Reproduce every line of text in the records below word for word, leaving out the pictures.

================

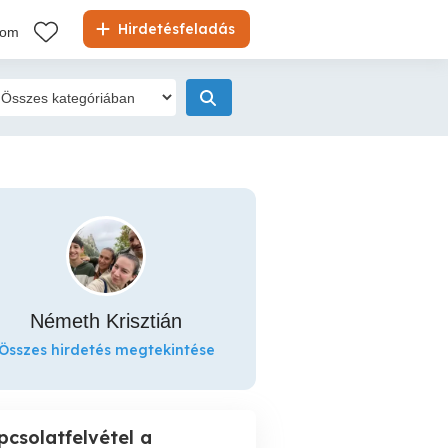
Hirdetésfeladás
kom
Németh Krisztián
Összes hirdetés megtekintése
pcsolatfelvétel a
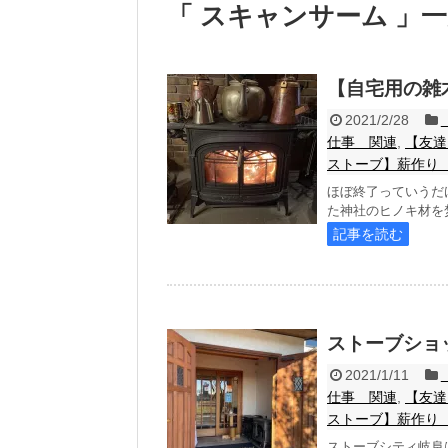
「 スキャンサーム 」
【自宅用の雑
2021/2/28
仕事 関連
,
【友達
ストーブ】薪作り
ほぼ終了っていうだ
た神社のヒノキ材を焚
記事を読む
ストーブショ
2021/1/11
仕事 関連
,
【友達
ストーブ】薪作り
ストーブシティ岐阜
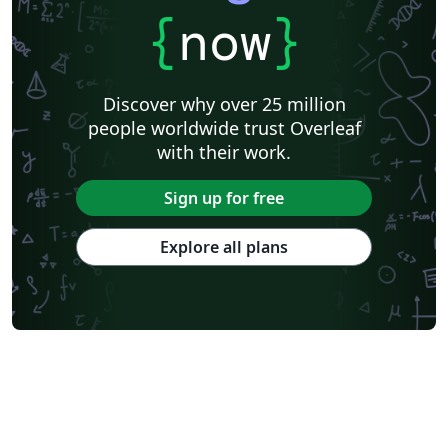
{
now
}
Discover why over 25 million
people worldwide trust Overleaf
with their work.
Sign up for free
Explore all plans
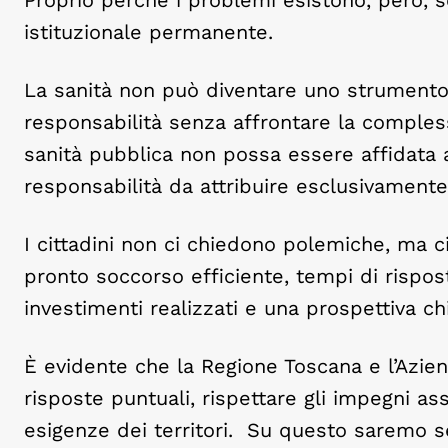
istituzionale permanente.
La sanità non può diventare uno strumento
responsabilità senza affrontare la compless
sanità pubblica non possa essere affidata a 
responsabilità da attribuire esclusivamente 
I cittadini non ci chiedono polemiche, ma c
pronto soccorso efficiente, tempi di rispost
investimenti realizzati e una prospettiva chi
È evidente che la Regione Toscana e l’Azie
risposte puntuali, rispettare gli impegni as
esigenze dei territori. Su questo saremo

================

> [Written reply]
Hirdetésfeladás
kom
Németh Krisztián
Összes hirdetés megtekintése
pcsolatfelvétel a
「 スキャンサーム 」
【自宅用の雑
2021/2/28
仕事 関連
,
【友達
ストーブ】薪作り
ほぼ終了っていうだ
た神社のヒノキ材を焚
記事を読む
ストーブショ
2021/1/11
仕事 関連
,
【友達
ストーブ】薪作り
ストーブシティ岐阜
{
now
}
Discover why over 25 million
people worldwide trust Overleaf
with their work.
Sign up for free
Explore all plans
istituzionale permanente.
La sanità non può diventare uno strumento
responsabilità senza affrontare la compless
sanità pubblica non possa essere affidata a 
responsabilità da attribuire esclusivamente 
I cittadini non ci chiedono polemiche, ma c
pronto soccorso efficiente, tempi di rispost
investimenti realizzati e una prospettiva chi
È evidente che la Regione Toscana e l’Azie
risposte puntuali, rispettare gli impegni as
esigenze dei territori. Su questo saremo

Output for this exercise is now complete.